The bureau is currently seeking comments on many forms that it is working to simplify. I have been perusing the site myself and find it user-friendly.
Another potential benefit is the consolidation of consumer financial regulation into one agency. Before the 2008 bust, rules and regulations covering consumer financial activity were spread over a variety of agencies and thus not particularly accountable to anyone. One of the main ideas behind the bureau is to consolidate power in one agency to make the regulations more effective.
Now for a few of the possible negatives.
The CPFB creates a special unit that is focused on protecting seniors. The bureau is able to compensate “victims” of financial fraud. Since this group tends to rely on fixed incomes and because seniors often are victimized, it seems like a good idea to provide special safeguards for older Americans.

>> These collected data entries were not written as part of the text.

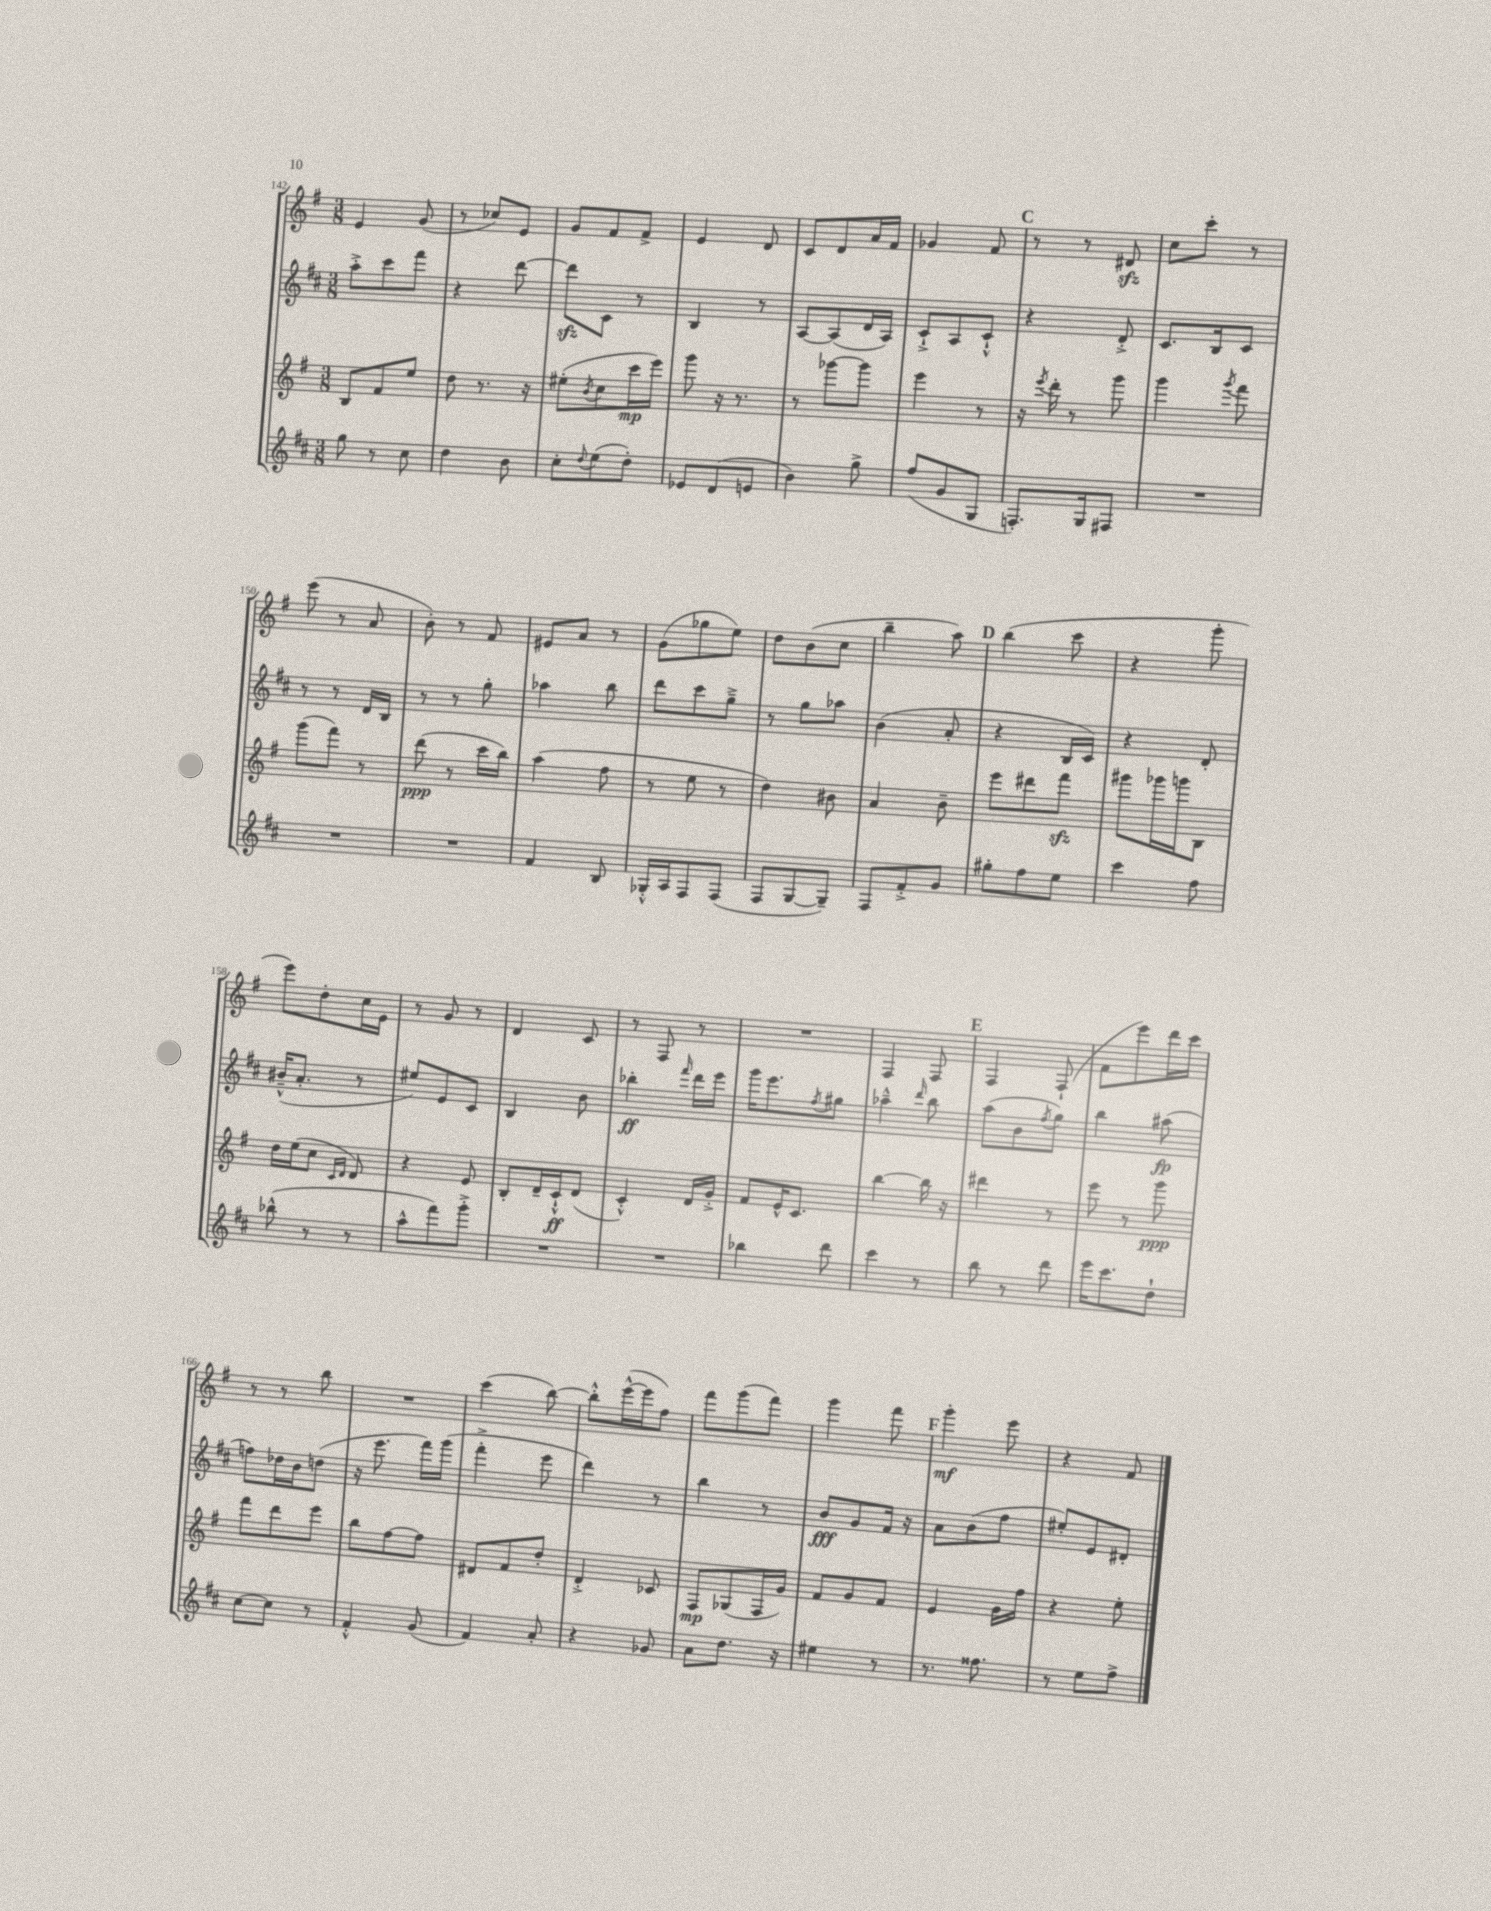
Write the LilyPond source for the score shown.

<<
\new StaffGroup <<
\new Staff = "s0" {
    \clef treble \key g \major \numericTimeSignature \time 3/8
    e'4 g'8( |
    r8 ces''8) e'8 |
    g'8 fis'8 fis'8-> |
    e'4 d'8 |
    c'8 d'8 a'16 fis'16 |
    ges'4 fis'8 |
    \mark \markup { \bold "C" } r8 r8 dis'8\sfz |
    c''8 c'''8-. r8 |
    e'''8( r8 a'8 |
    b'8-.) r8 fis'8 |
    eis'8 a'8 r8 |
    g'8( ges''8 e''8) |
    d''8 b'8( c''8 |
    b''4-- a''8) |
    \mark \markup { \bold "D" } b''4( c'''8 |
    r4 g'''8-. |
    e'''8) d''8-. c''16 e'16 |
    r8 g'8 r8 |
    d'4 c'8 |
    r8 fis8 r8 |
    R4. |
    fis4 fis8 |
    \mark \markup { \bold "E" } fis4 fis8-!( |
    fis'8 e'''8) d'''16 c'''16 |
    r8 r8 b''8 |
    R4. |
    c'''4( b''8~) |
    b''8-.-^ e'''16~-^( e'''16 fis''8) |
    fis'''8 g'''8( fis'''8) |
    g'''4 fis'''8 |
    \mark \markup { \bold "F" } g'''4-.\mf e'''8 |
    r4 fis'8 \bar "|." |
}
\new Staff = "s1" {
    \clef treble \key d \major \numericTimeSignature \time 3/8
    a''8-.-> cis'''8 fis'''8 |
    r4 d'''8~ |
    d'''8\sfz cis'8 r8 |
    b4 r8 |
    a8~ a8( d'16 a16) |
    cis'8-!-> a8 cis'8-!-^ |
    \mark \markup { \bold "C" } r4 d'8-.-> |
    cis'8. b16 cis'8 |
    r8 r8 d'16 b16 |
    r8 r8 g''8-. |
    aes''4 b''8 |
    d'''8 cis'''8 g''8---> |
    r8 g''8 aes''8 |
    b'4( a'8-. |
    \mark \markup { \bold "D" } r4 b16 cis'16) |
    r4 d'8-. |
    bis'16---^( a'8.-. r8 |
    eis''8) e'8 cis'8 |
    b4 b'8 |
    bes''4-.\ff \grace { fis'''16 } d'''16 e'''16 |
    g'''16 e'''8. \acciaccatura { fis''8 } gis''8 |
    aes''4---^ \grace { d'''16 } b''8 |
    \mark \markup { \bold "E" } a''8( b'8 \acciaccatura { fis''8 } g''8) |
    b''4 ais''8\fp( |
    f''8) des''16 b'16 d''8( |
    r16 e'''8. fis'''16) g'''16( |
    fis'''4-.-> e'''8 |
    d'''4) r8 |
    b''4 r8 |
    b'8\fff g'8 fis'16 r16 |
    \mark \markup { \bold "F" } a'8 b'8( fis''8 |
    eis''8-.) e'8 dis'8-. \bar "|." |
}
\new Staff = "s2" {
    \clef treble \key g \major \numericTimeSignature \time 3/8
    b8 fis'8 e''8 |
    d''8 r8. r16 |
    eis''8-.( \acciaccatura { b'8 } c''8 c'''16\mp e'''16) |
    g'''8 r16 r8. |
    r8 ges'''8~ ges'''8 |
    e'''4 r8 |
    \mark \markup { \bold "C" } r16 \acciaccatura { e'''8 } d'''16-. r8 g'''8 |
    g'''4 \acciaccatura { g'''8 } fis'''8 |
    g'''8( fis'''8) r8 |
    d'''8\ppp( r8 c'''16 b''16) |
    a''4( fis''8 |
    r8 e''8 r8 |
    d''4) bis'8 |
    a'4 b'8-- |
    \mark \markup { \bold "D" } e'''8 dis'''8 fis'''8\sfz |
    gis'''8 ges'''16 g'''16 b8 |
    d''16 e''16( c''8 \grace { c'16 d'16 } d'8) |
    r4 e'8 |
    b8-. d'16-- c'16-!-^\ff d'8( |
    c'4-.-^) d'16 g'16-.-> |
    fis'8 e'16-^ c'8. |
    b''4~ b''16 r16 |
    \mark \markup { \bold "E" } dis'''4 r8 |
    e'''8 r8 g'''8\ppp |
    fis'''8 d'''8 e'''8 |
    b''8 fis''8~ fis''8 |
    dis'8 fis'8 d''8-. |
    d'4-.-> ces'8 |
    fis8\mp ges8( fis16 g'16) |
    fis'8 g'8 fis'8 |
    \mark \markup { \bold "F" } e'4 g'16 fis''16 |
    r4 e''8-. \bar "|." |
}
\new Staff = "s3" {
    \clef treble \key d \major \numericTimeSignature \time 3/8
    g''8 r8 cis''8 |
    d''4 b'8 |
    cis''8-. \appoggiatura { d''8 } e''8( d''8-.) |
    ees'8 d'8( e'8 |
    b'4) g''8-> |
    fis''8( g'8 g8 |
    \mark \markup { \bold "C" } f8.-.) g16 fis8 |
    R4. |
    R4. |
    R4. |
    fis'4 b8 |
    ges16-.-^ a16 fis8 fis8( |
    fis8 g8~ g8--) |
    fis8 fis'8-.-> g'8 |
    \mark \markup { \bold "D" } gis''8-. fis''8 e''8 |
    cis'''4 fis''8 |
    bes''8-^( r8 r8 |
    a''8-^ fis'''8) g'''8-.-> |
    R4. |
    R4. |
    bes''4 d'''8 |
    cis'''4 r8 |
    \mark \markup { \bold "E" } b''8 r8 d'''8 |
    e'''16 cis'''8. d''8-! |
    cis''8~ cis''8 r8 |
    fis'4-.-^ g'8( |
    fis'4) a'8-. |
    r4 ges'8 |
    a'8 d''8. r16 |
    eis''4 r8 |
    \mark \markup { \bold "F" } r8. fisis''8. |
    r8 e''8 fis''8-> \bar "|." |
}
>>
>>
\layout { \context { \Score currentBarNumber = #142 } }
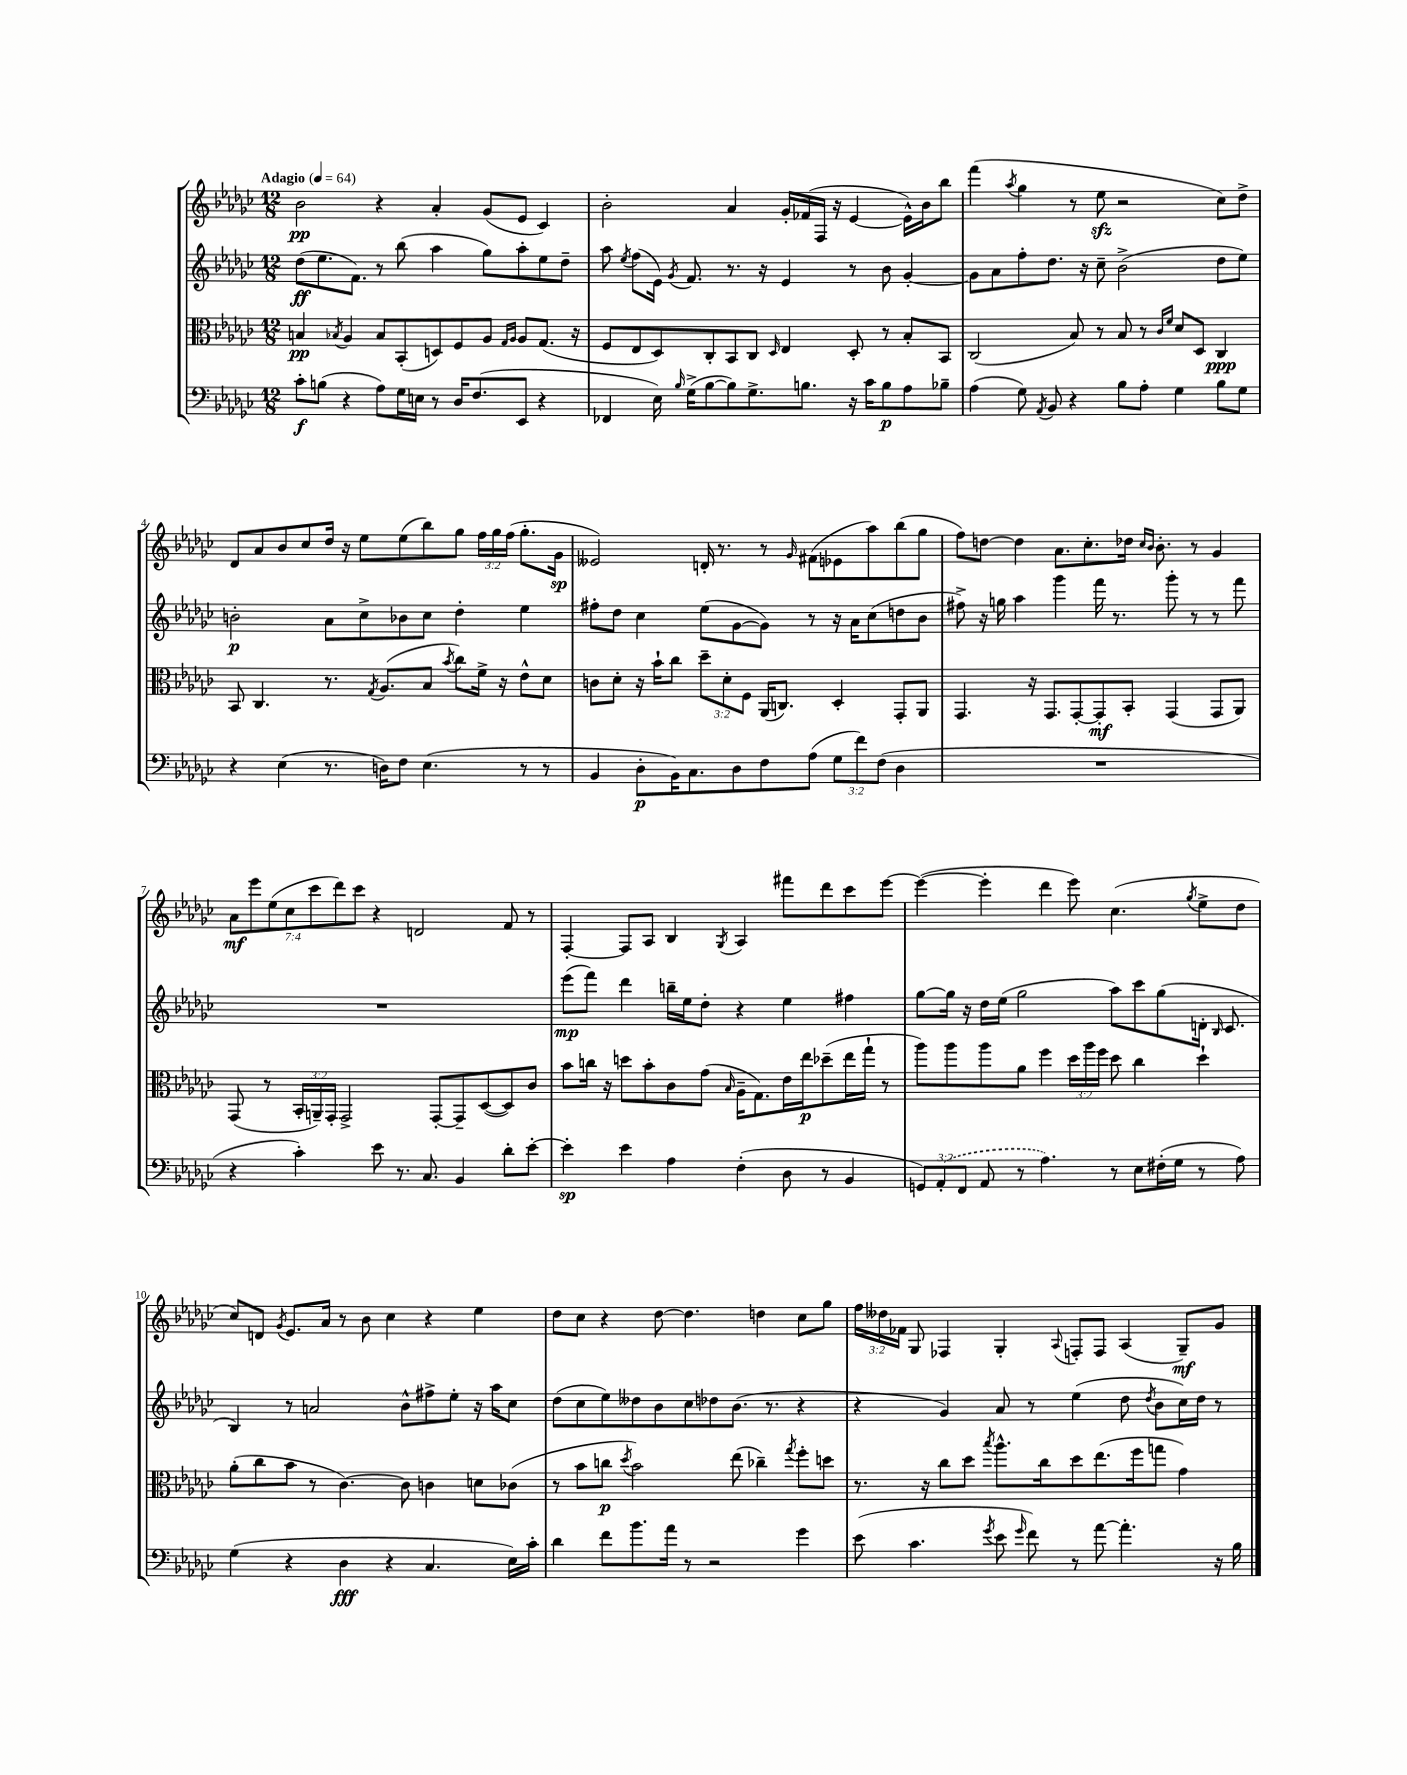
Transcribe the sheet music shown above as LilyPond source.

<<
\new StaffGroup <<
\new Staff = "s0" {
    \clef treble \key ges \major \numericTimeSignature \time 12/8 \override Staff.TupletNumber.text = #tuplet-number::calc-fraction-text \tempo "Adagio" 4 = 64
    \autoBeamOff bes'2\pp r4 aes'4-. ges'8[( ees'8] ces'4) |
    bes'2-. aes'4 ges'16[-. fes'16( f16] r16 ees'4~ ees'16[-^) bes'16 bes''8] |
    f'''4( \acciaccatura { aes''8 } ges''4 r8 ees''8\sfz r2 ces''8[) des''8]-> |
    des'8[ aes'8 bes'8 ces''8 des''16] r16 ees''8[ ees''8( bes''8) ges''8] \tuplet 3/2 { f''16[ ges''16 f''16]( } ges''8.[-. ges'16]\sp |
    eeses'2) d'16-. r8. r8 \grace { ges'16 } fis'8[( ees'8 aes''8) bes''8( ges''8] |
    f''8[) d''8]~ d''4 aes'8.[ ces''8.-. des''16] \grace { ces''16[ bes'16] } bes'8.-. r8 ges'4 |
    \tuplet 7/4 { aes'8[\mf ees'''8 ees''8( ces''8 ces'''8 des'''8) ces'''8] } r4 d'2 f'8 r8 |
    f4~-. f8[ aes8] bes4 \acciaccatura { ges8 } aes4 fis'''8[ des'''8 ces'''8 ees'''8]~ |
    ees'''4~( ees'''4-. des'''4 ees'''8) ces''4.( \acciaccatura { ges''8 } ees''8[-> des''8] |
    ces''8[) d'8] \acciaccatura { ges'8 } ees'8.[ aes'16] r8 bes'8 ces''4 r4 ees''4 |
    des''8[ ces''8] r4 des''8~ des''4. d''4 ces''8[ ges''8] |
    \tuplet 3/2 { f''16[ deses''16 fes'16] } ges8 fes4 ges4-. \appoggiatura { aes8 } f8[-. f8] aes4( ges8[--\mf) ges'8] \bar "|." |
}
\new Staff = "s1" {
    \clef treble \key ges \major \numericTimeSignature \time 12/8
    \autoBeamOff des''8[\ff( ees''8. f'8.]) r8 bes''8( aes''4 ges''8[) aes''8-. ees''8 des''8]-- |
    aes''8 \acciaccatura { ees''8 } f''8[( ees'16]) \acciaccatura { ges'8 } f'8. r8. r16 ees'4 r8 bes'8 ges'4~-. |
    ges'8[ aes'8 f''8-. des''8.] r16 ces''8-- bes'2->( des''8[ ees''8]) |
    b'2-.\p aes'8[ ces''8-> bes'8 ces''8] des''4-. ees''4 |
    fis''8[-. des''8] ces''4 ees''8[( ges'8~ ges'8]) r8 r16 aes'16[ ces''8( d''8 bes'8] |
    fis''8->) r16 g''16 aes''4 ges'''4 f'''16 r8. ges'''8-. r8 r8 f'''8 |
    R1. |
    ees'''8[\mp( f'''8]) des'''4 b''16[-- ees''16 des''8]-. r4 ees''4 fis''4 |
    ges''8[~ ges''16] r16 des''16[ ees''16]( ges''2 aes''8[) ces'''8 ges''8( d'16]-. \grace { bes16 } ces'8. |
    bes4) r8 a'2 bes'8[-^ fis''8-> ees''8]-. r16 aes''16[ ces''8] |
    des''8[( ces''8 ees''8) deses''8 bes'8 ces''8 des''8 bes'8.]( r8. r4 |
    r4 ges'4) aes'8 r8 ees''4( des''8 \acciaccatura { des''8 } bes'8[ ces''16) des''16] r8 \bar "|." |
}
\new Staff = "s2" {
    \clef alto \key ges \major \numericTimeSignature \time 12/8 \override Staff.TupletNumber.text = #tuplet-number::calc-fraction-text
    \autoBeamOff b4\pp \acciaccatura { bes8 } aes4 bes8[ bes,8-.( d8) f8 aes8] \grace { ges16[ aes16] } aes8[ ges8.]( r16 |
    f8[ ees8 des8) ces8-. bes,8 ces8] \grace { des16 } ees4 des8-. r8 bes8[-. bes,8] |
    ces2( bes8) r8 bes8 r8 \grace { ces'16[ f'16] } des'8[ des8] ces4\ppp |
    bes,8 ces4. r8. \acciaccatura { ges8 } aes8.[( bes8] \acciaccatura { bes'8 } ces''8[) f'16]-> r16 ees'8[-^ des'8] |
    c'8[ des'8]-. r16 bes'16[-! ces''8] \tuplet 3/2 { des''8[-- des'8-. f8] } aes,16[( c8.]) des4-. ges,8[-. aes,8] |
    ges,4. r16 ges,8.[ ges,8~-. ges,8-.\mf bes,8]-. ges,4( ges,8[ aes,8]) |
    ges,8( r8 \tuplet 3/2 { bes,16[-. a,16--) ges,16]-. } ges,2-> ges,8[~-. ges,8-- des8~( des8) ces'8] |
    bes'8[ c''16] r16 d''8[ bes'8-. ces'8 ges'8]( \grace { bes16 } aes16[-- ges8.) ees'16 ees''16\p des''8--( ees''16 ges''16]-! r8 |
    aes''8[) aes''8 aes''8 aes'8] f''4 \tuplet 3/2 { des''16[ aes''16 f''16] } des''8 ces''4 des''4-! |
    aes'8[-.( ces''8 bes'8] r8 ces'4.~) ces'8 c'4 d'8[ ces'8]( |
    r8 bes'8[ c''8]\p \acciaccatura { des''8 } bes'2) ees''8( ces''4--) \acciaccatura { ges''8 } f''8[-. d''8] |
    r8. r16 ces''8[ des''8] \acciaccatura { bes''8 } aes''8.[-^ ces''16 des''8 ees''8.( f''16 g''8] ges'4) \bar "|." |
}
\new Staff = "s3" {
    \clef bass \key ges \major \numericTimeSignature \time 12/8 \override Staff.TupletNumber.text = #tuplet-number::calc-fraction-text
    \autoBeamOff ces'8[-.\f b8]( r4 aes8[) ges16 e16] r8 des16[ f8.( ees,8] r4 |
    fes,4 ees16) \grace { bes16 } ges16[->( bes8~ bes8) ges8.-> b8.] r16 ces'16[ b8\p aes8 bes8]-- |
    aes4( ges8) \acciaccatura { aes,8 } bes,8 r4 bes8[ aes8]-. ges4 bes8[ ges8] |
    r4 ees4( r8. d16[) f8] ees4.( r8 r8 |
    bes,4 des8[-.\p bes,16) ces8. des8 f8 aes8]( \tuplet 3/2 { ges8[ f'8) f8]( } des4 |
    R1. |
    r4 ces'4-.) ees'8 r8. ces8. bes,4 des'8[-. ees'8]~-. |
    ees'4-.\sp ees'4 aes4 f4-.( des8 r8 bes,4 |
    \tuplet 3/2 { g,8[) \once \slurDashed aes,8-.( f,8] } aes,8 r8 aes4.) r8 ees8[ fis16-.( ges16] r8 aes8) |
    ges4( r4 des4\fff r4 ces4. ees16[) ces'16]-. |
    des'4 f'8[ bes'8. aes'16] r8 r2 ges'4 |
    ees'8( ces'4. \acciaccatura { ges'8 } ees'8 \grace { ges'16 } f'8) r8 aes'8~ aes'4.-. r16 bes16 \bar "|." |
}
>>
>>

However, as we well know from the Medicare and Social Security crises, providing seniors with special financial benefits is a ticking time bomb that will explode over and over again as the baby boomers hit 65. Although it is not an entitlement program, the idea that we are again singling out this group for possible financial benefit strikes me as extremely expensive.
The GOP argues that the bureau having only one director, who is appointed by the president and not accountable to Congress, consolidates too much power in one, unelected individual. Some other agencies are by law required to have directors from both political parties. Whether this is a real problem will depend on the director.
If, as Richard Cordray seems to be so far, the director is a competent and honest public servant, then having one person in charge is obviously the most efficient way to work. On the other hand, since the agency does have a wide reach, a corrupt or incompetent director would be a disaster. However, Congress has proven itself to be an incompetent and incapable of bipartisan compromise. We cannot assume that its oversight would benefit the agency.
The biggest potential problem with the agency is that it could have the unintended consequence of eventually driving up costs for consumers. This is a mixed bag. On the one hand, we simply must have stronger oversight of financial products and marketing so consumers are not again lulled into a maze of confusing debt. On the other hand, the cost to firms of defending themselves in investigations and complying with new rules will be passed along to their customers.
Theoretically, increased transparency of prices and services should make the market more efficient for all players. Only time will tell whether the CFPB will be able to effectually police financial services without punishing their customers.